‘The Great Yes, The Great No’, the South African artist’s most original piece of musical theatre, opens in America this month. We watched its creation
William Kentridge loves to bake. When his children were little, he often made their birthday cakes: a giraffe with a patchwork ochre coat, a pirate chest full of gold coins. Baking, with its careful weighing, its set oven temperatures and precise cooking times, is sponge-engineering, which may be why it appeals to him. It’s so very different from the spiralling gyre of art-making that has filled his normal working day for the past half-century.
Three years ago, shortly before he was due to gather together the cast of his latest theatre project for the first time, the only certainties in Kentridge’s mind were that the work would feature a chorus of seven women and the figure of death, and that it would be called The Great Yes, The Great No, from a poem by the Greek master Constantine Cavafy. Not until he reread an article by a friend about the last ship to leave Marseille, the only major port to remain free after the fall of France during the Second World War, did Kentridge begin to see how the piece might take shape.

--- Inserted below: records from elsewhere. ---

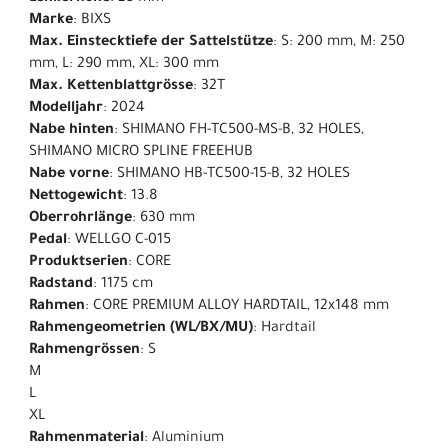
Marke
: BIXS
Max. Einstecktiefe der Sattelstütze
: S: 200 mm, M: 250
mm, L: 290 mm, XL: 300 mm
Max. Kettenblattgrösse
: 32T
Modelljahr
: 2024
Nabe hinten
: SHIMANO FH-TC500-MS-B, 32 HOLES,
SHIMANO MICRO SPLINE FREEHUB
Nabe vorne
: SHIMANO HB-TC500-15-B, 32 HOLES
Nettogewicht
: 13.8
Oberrohrlänge
: 630 mm
Pedal
: WELLGO C-015
Produktserien
: CORE
Radstand
: 1175 cm
Rahmen
: CORE PREMIUM ALLOY HARDTAIL, 12x148 mm
Rahmengeometrien (WL/BX/MU)
: Hardtail
Rahmengrössen
: S
M
L
XL
Rahmenmaterial
: Aluminium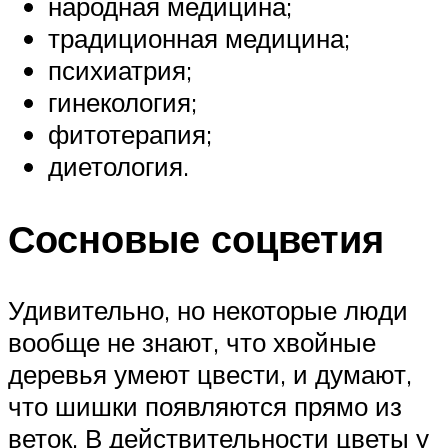
народная медицина;
традиционная медицина;
психиатрия;
гинекология;
фитотерапия;
диетология.
Сосновые соцветия
Удивительно, но некоторые люди
вообще не знают, что хвойные
деревья умеют цвести, и думают,
что шишки появляются прямо из
веток. В действительности цветы у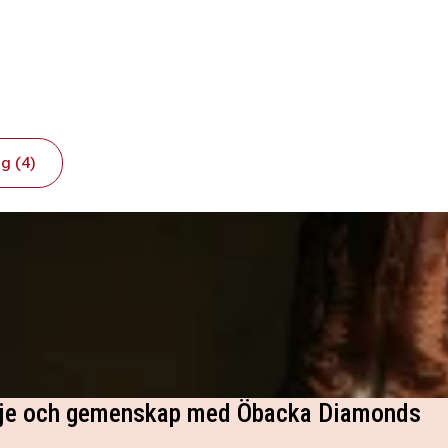
g (4)
dje och gemenskap med Öbacka Diamonds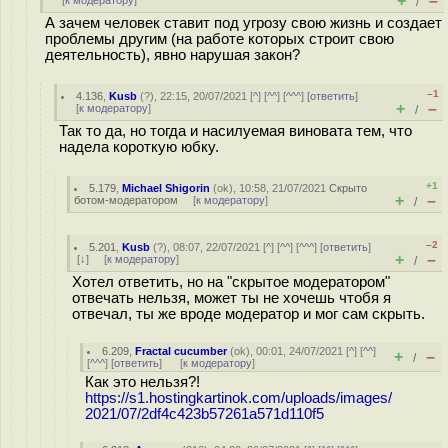
+
–
[
к модератору
]
/
А зачем человек ставит под угрозу свою жизнь и создает
проблемы другим (на работе которых строит свою
деятельность), явно нарушая закон?
–1
4.136
,
Kusb
(
?
), 22:15, 20/07/2021 [
^
] [
^^
] [
^^^
] [
ответить
]
+
–
[
к модератору
]
/
Так то да, но тогда и насилуемая виновата тем, что
надела короткую юбку.
+1
5.179
,
Michael Shigorin
(
ok
), 10:58, 21/07/2021
Скрыто
+
–
ботом-модератором
[
к модератору
]
/
–2
5.201
,
Kusb
(
?
), 08:07, 22/07/2021 [
^
] [
^^
] [
^^^
] [
ответить
]
+
–
[
↓
] [
к модератору
]
/
Хотел ответить, но на "скрытое модератором"
отвечать нельзя, может ты не хочешь чтобя я
отвечал, ты же вроде модератор и мог сам скрыть.
6.209
,
Fractal cucumber
(
ok
), 00:01, 24/07/2021 [
^
] [
^^
]
+
–
/
[
^^^
] [
ответить
]
[
к модератору
]
Как это нельзя?!
https://s1.hostingkartinok.com/uploads/images/
2021/07/2df4c423b57261a571d110f5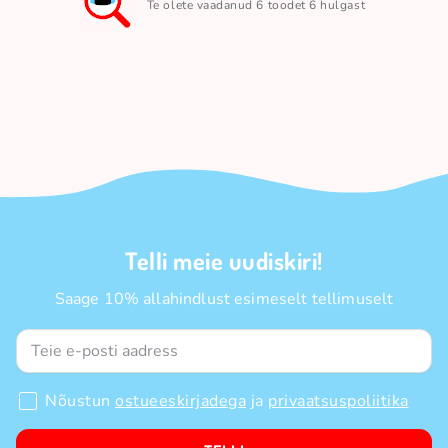
Te olete vaadanud 6 toodet 6 hulgast
Telli meie uudiskiri!
Saage 10% allahindlust esimeselt tellimuselt
Nõustun
ostueeskirjadega
ja
privaatsuspoliitika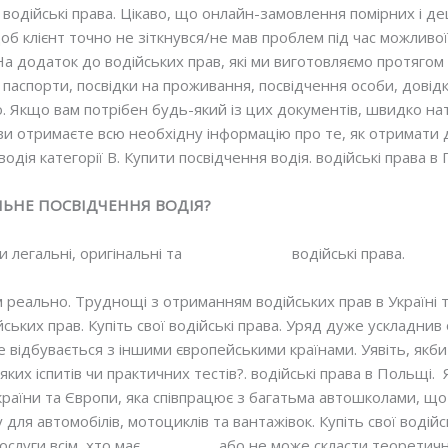
водійські права. Цікаво, що онлайн-замовлення помірних і де
щоб клієнт точно не зіткнувся/не мав проблем під час можлив
На додаток до водійських прав, які ми виготовляємо протягом 
 паспорти, посвідки на проживання, посвідчення особи, довід
о. Якщо вам потрібен будь-який із цих документів, швидко на
і ви отримаєте всю необхідну інформацію про те, як отримати
водія категорії В. Купити посвідчення водія. водійські права в
АЛЬНЕ ПОСВІДЧЕННЯ ВОДІЯ?
легальні, оригінальні та
зареєстровані
водійські права.
м реально. Труднощі з отриманням водійських прав в Україні 
ьких прав. Купіть свої водійські права. Уряд дуже ускладнив
відбувається з іншими європейськими країнами. Уявіть, якби 
-яких іспитів чи практичних тестів?. водійські права в Польщ
України та Європи, яка співпрацює з багатьма автошколами, що
 для автомобілів, мотоциклів та вантажівок. Купіть свої водій
ослуги всім, хто має
проблеми
або не може скласти теоретичну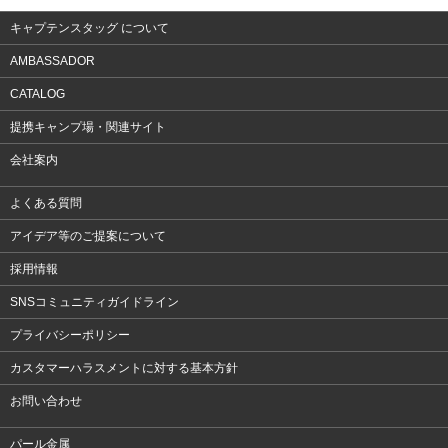
キャプテンスタッグ について
AMBASSADOR
CATALOG
提携キャンプ場・関連サイト
会社案内
よくある質問
アイデア等のご提案について
採用情報
SNSコミュニティガイドライン
プライバシーポリシー
カスタマーハラスメントに対する基本方針
お問い合わせ
パール金属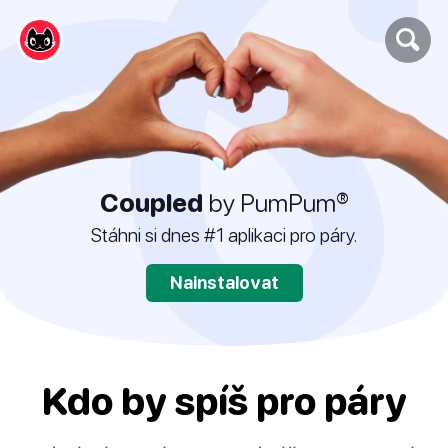
Coupled
by PumPum®
Stáhni si dnes #1 aplikaci pro páry.
Nainstalovat
Kdo by spíš pro páry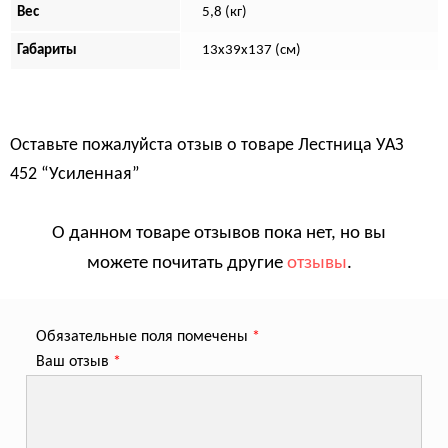
Вес
5,8 (кг)
Габариты
13х39х137 (см)
Оставьте пожалуйста отзыв о товаре
Лестница УАЗ
452 “Усиленная”
О данном товаре отзывов пока нет, но вы
можете почитать другие
отзывы
.
Обязательные поля помечены
*
Ваш отзыв
*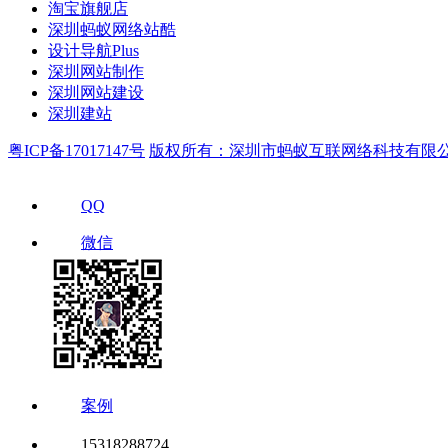
淘宝旗舰店
深圳蚂蚁网络站酷
设计导航Plus
深圳网站制作
深圳网站建设
深圳建站
粤ICP备17017147号
版权所有：深圳市蚂蚁互联网络科技有限
QQ
微信
案例
15318288724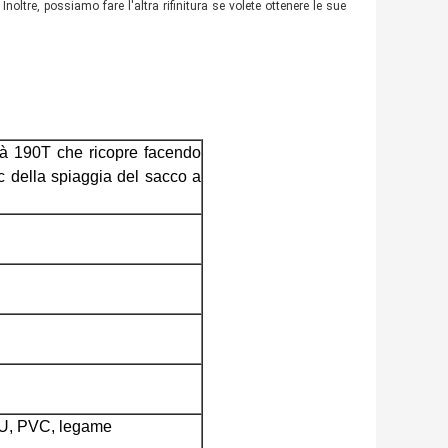
 Inoltre, possiamo fare l'altra rifinitura se volete ottenere le sue
ttà 190T che ricopre facendo
ic della spiaggia del sacco a
TPU, PVC, legame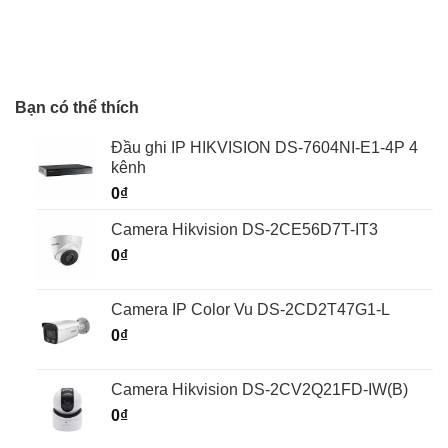
Bạn có thể thích
Đầu ghi IP HIKVISION DS-7604NI-E1-4P 4
kênh
0
₫
Camera Hikvision DS-2CE56D7T-IT3
0
₫
Camera IP Color Vu DS-2CD2T47G1-L
0
₫
Camera Hikvision DS-2CV2Q21FD-IW(B)
0
₫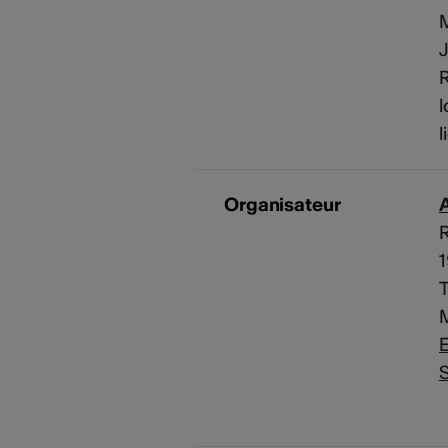
M
J
R
l
l
Organisateur
A
M
E
S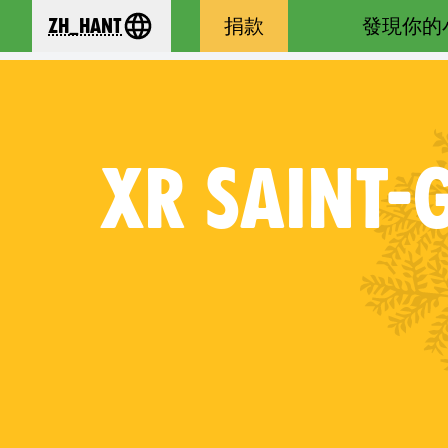
zh_Hant
捐款
發現你的
se your language
XR
SAINT-G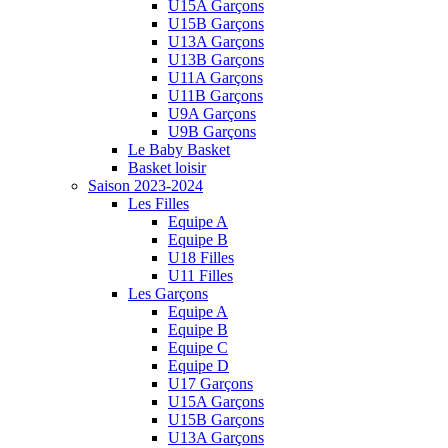
U15A Garçons
U15B Garçons
U13A Garçons
U13B Garçons
U11A Garçons
U11B Garçons
U9A Garçons
U9B Garçons
Le Baby Basket
Basket loisir
Saison 2023-2024
Les Filles
Equipe A
Equipe B
U18 Filles
U11 Filles
Les Garçons
Equipe A
Equipe B
Equipe C
Equipe D
U17 Garçons
U15A Garçons
U15B Garçons
U13A Garçons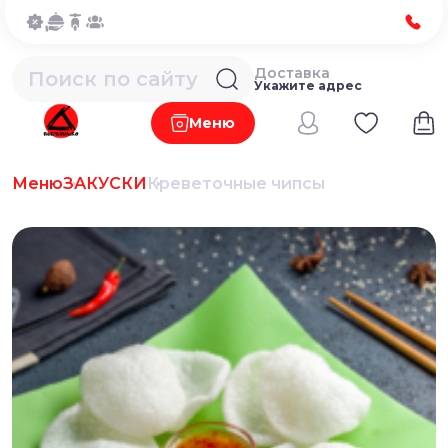
Доставка
Укажите адрес
Меню
Меню
ЗАКУСКИ
Креветочные чипсы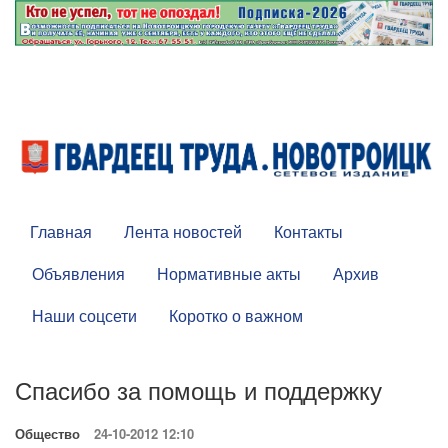
Главная
Лента новостей
Контакты
Объявления
Нормативные акты
Архив
Наши соцсети
Коротко о важном
Спасибо за помощь и поддержку
Общество
24-10-2012 12:10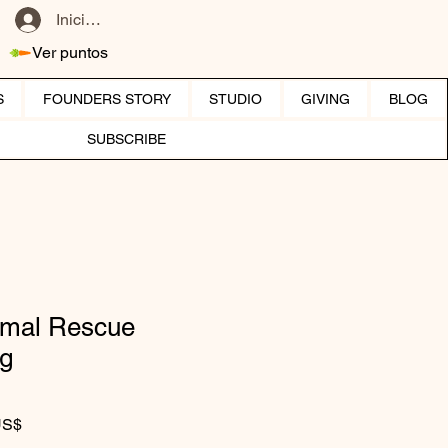
Iniciar sesión
Ver puntos
S
FOUNDERS STORY
STUDIO
GIVING
BLOG
SUBSCRIBE
imal Rescue
ng
Precio de oferta
US$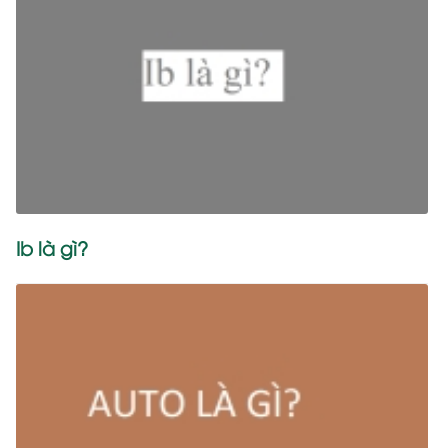
Ib là gì?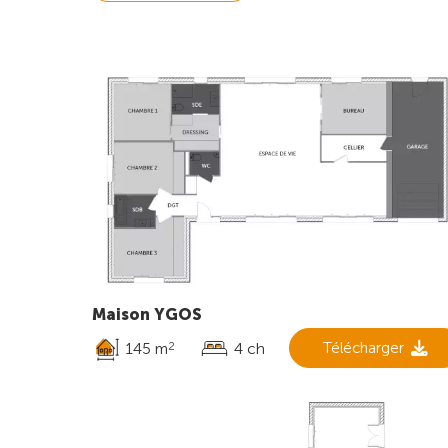
Maison YGOS
145 m
4 ch
Télécharger
2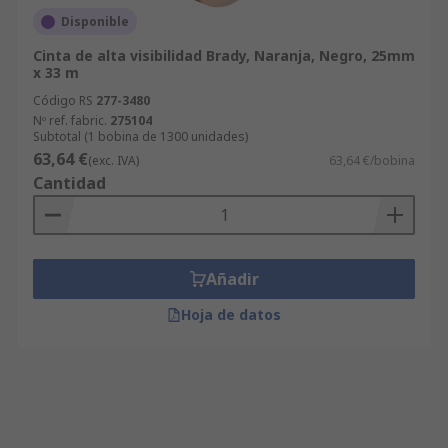
Disponible
Cinta de alta visibilidad Brady, Naranja, Negro, 25mm
x 33 m
Código RS
277-3480
Nº ref. fabric.
275104
Subtotal (1 bobina de 1300 unidades)
63,64 €
(exc. IVA)
63,64 €/bobina
Cantidad
Añadir
Hoja de datos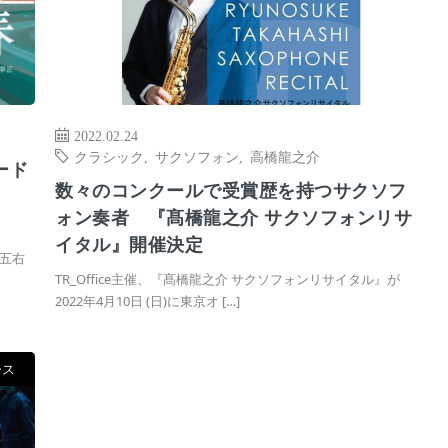
2022.02.24
クラシック
,
サクソフォン
,
高橋龍之介
ード
数々のコンクールで受賞歴を持つサクソフ
伝
ォン奏者 『髙橋龍之介 サクソフォンリサ
イタル』開催決定
五右
TR_Office主催、『髙橋龍之介 サクソフォンリサイタル』が
2022年4月10日 (日)に東京オ […]
ース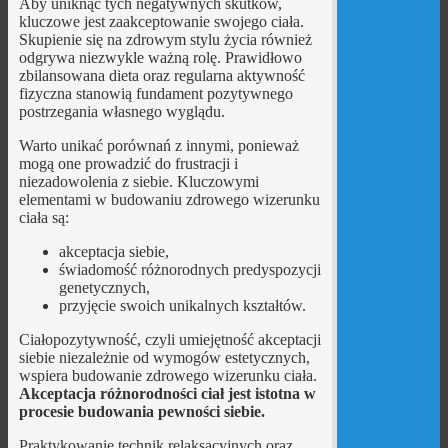
Aby uniknąć tych negatywnych skutków,
kluczowe jest zaakceptowanie swojego ciała.
Skupienie się na zdrowym stylu życia również
odgrywa niezwykle ważną rolę. Prawidłowo
zbilansowana dieta oraz regularna aktywność
fizyczna stanowią fundament pozytywnego
postrzegania własnego wyglądu.
Warto unikać porównań z innymi, ponieważ
mogą one prowadzić do frustracji i
niezadowolenia z siebie. Kluczowymi
elementami w budowaniu zdrowego wizerunku
ciała są:
akceptacja siebie,
świadomość różnorodnych predyspozycji
genetycznych,
przyjęcie swoich unikalnych kształtów.
Ciałopozytywność, czyli umiejętność akceptacji
siebie niezależnie od wymogów estetycznych,
wspiera budowanie zdrowego wizerunku ciała.
Akceptacja różnorodności ciał jest istotna w
procesie budowania pewności siebie.
Praktykowanie technik relaksacyjnych oraz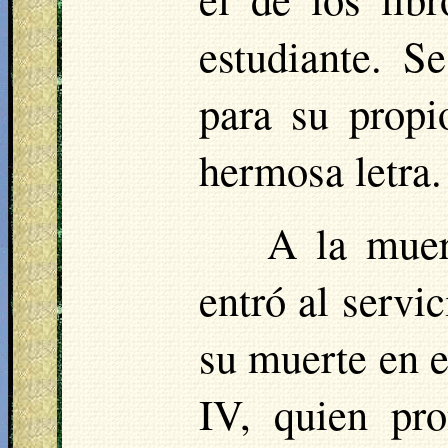
estudiante. S
para su prop
hermosa letra.
A la muer
entró al servi
su muerte en 
IV, quien pr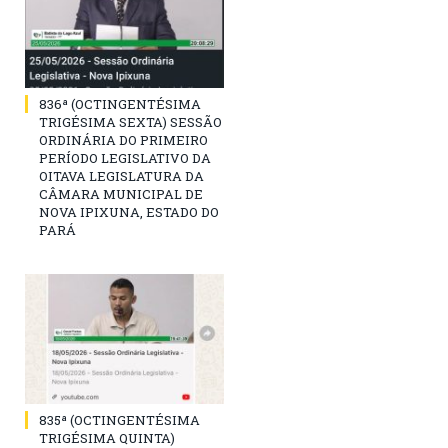
836ª (OCTINGENTÉSIMA
TRIGÉSIMA SEXTA) SESSÃO
ORDINÁRIA DO PRIMEIRO
PERÍODO LEGISLATIVO DA
OITAVA LEGISLATURA DA
CÂMARA MUNICIPAL DE
NOVA IPIXUNA, ESTADO DO
PARÁ
835ª (OCTINGENTÉSIMA
TRIGÉSIMA QUINTA)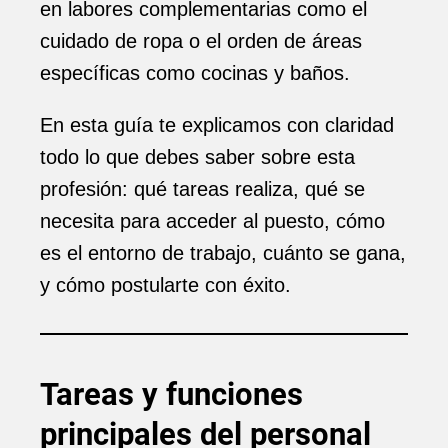
en labores complementarias como el
cuidado de ropa o el orden de áreas
específicas como cocinas y baños.
En esta guía te explicamos con claridad
todo lo que debes saber sobre esta
profesión: qué tareas realiza, qué se
necesita para acceder al puesto, cómo
es el entorno de trabajo, cuánto se gana,
y cómo postularte con éxito.
Tareas y funciones
principales del personal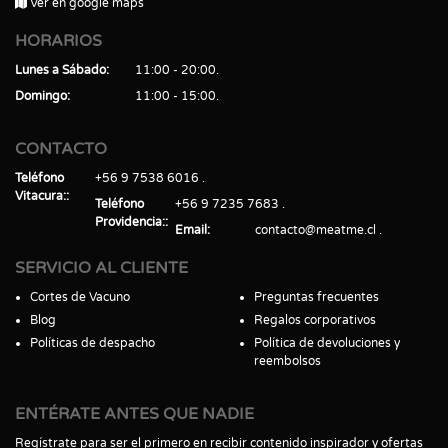
Ver en google maps
HORARIOS
Lunes a Sábado
11:00 - 20:00
Domingo
11:00 - 15:00
CONTACTO
Teléfono
+56 9 7538 6016
Vitacura:
Teléfono
+56 9 7235 7683
Providencia:
Email
contacto@meatme.cl
SERVICIO AL CLIENTE
Cortes de Vacuno
Preguntas frecuentes
Blog
Regalos corporativos
Políticas de despacho
Política de devoluciones y
reembolsos
ENTÉRATE ANTES QUE NADIE
Regístrate para ser el primero en recibir contenido inspirador y ofertas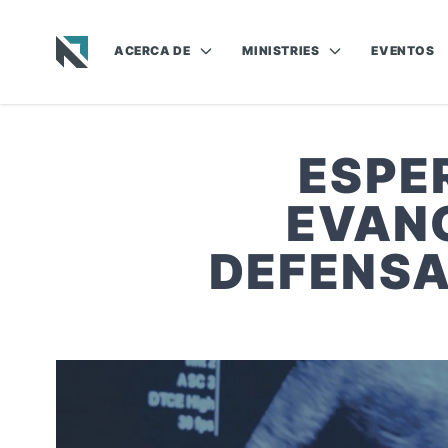
ACERCA DE
MINISTRIES
EVENTOS
Baptist State Convention of North Carolina
ESPE
EVAN
DEFENSA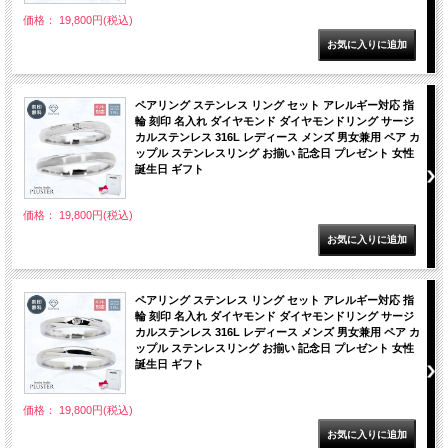
価格： 19,800円(税込)
ペアリング ステンレス リング セット アレルギー対応 指
輪 刻印 名入れ ダイヤモンド ダイヤモンドリング サージ
カルステンレス 316L レディース メンズ 男女兼用 ペア カ
ップル ステンレスリング お揃い 記念日 プレゼント 女性
誕生日 ギフト
価格： 19,800円(税込)
ペアリング ステンレス リング セット アレルギー対応 指
輪 刻印 名入れ ダイヤモンド ダイヤモンドリング サージ
カルステンレス 316L レディース メンズ 男女兼用 ペア カ
ップル ステンレスリング お揃い 記念日 プレゼント 女性
誕生日 ギフト
価格： 19,800円(税込)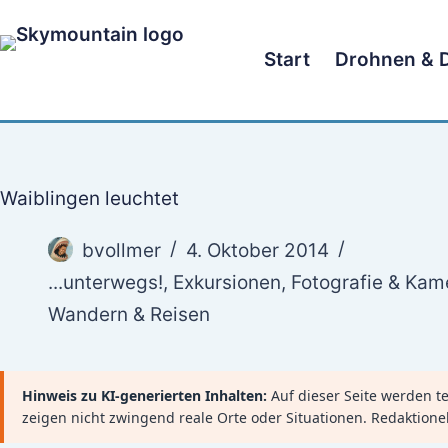
Zum
Inhalt
Start
Drohnen & 
springen
Waiblingen leuchtet
bvollmer
4. Oktober 2014
...unterwegs!
,
Exkursionen
,
Fotografie & Kam
Wandern & Reisen
Hinweis zu KI-generierten Inhalten:
Auf dieser Seite werden tei
zeigen nicht zwingend reale Orte oder Situationen. Redaktione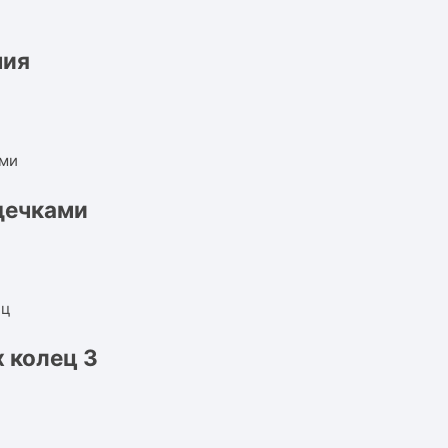
ния
дечками
 колец 3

The Capitaine Paul-Lemerle was a converted cargo vessel that had seen better days. It was commandeered in Marseille in early 1941 by a young American, using funds raised in New York by Albert Einstein and Peggy Guggenheim, to help carry refugees to safety. “The Germans had invaded and conquered France,” Kentridge told me earlier this year during a break in rehearsals. “And so there were many refugees trying to flee France from the Nazis. It’s communists, it’s homosexuals, it’s artists, it’s Jews. It’s many people trying to leave across the Atlantic Ocean.”
The real Capitaine Paul-Lemerle, which was bound for the French Caribbean island of Martinique, had André Breton onboard, “wrapped in his thick overcoat, he looked like a blue bear,” Claude Lévi-Strauss, another refugee-passenger, would later remember. Kentridge makes the captain of his ship Charon, the ferryman of the Greek underworld, who carried souls across the River Styx. He adds his own passengers from history, including Joséphine Bonaparte and other islanders: the anti-colonialist hero Frantz Fanon, his mentor, Aimé Césaire, a revolutionary poet, and Césaire’s wife, Suzanne. Fleeing war in Europe, Kentridge’s Capitaine Paul-Lemerle almost capsizes in a terrible storm. The vessel only just makes it to the small island on the other side of the ocean.
Throughout, Kentridge hears “echoes of migrants trying to flee one country for a place of safety today [and] echoes of earlier journeys across the Atlantic, of enslaved people who were brought from Africa to the Caribbean”.
Born in Johannesburg in 1955, Kentridge has now lived half his life under apartheid and half in a free South Africa. He has always resisted being pigeonholed as an artist, perhaps an unconscious reaction to growing up in a country where people were categorised with such absurd cruelty that the divide between being black and being “coloured”, or mixed race, was often decided by whether a pencil stood up in your hair.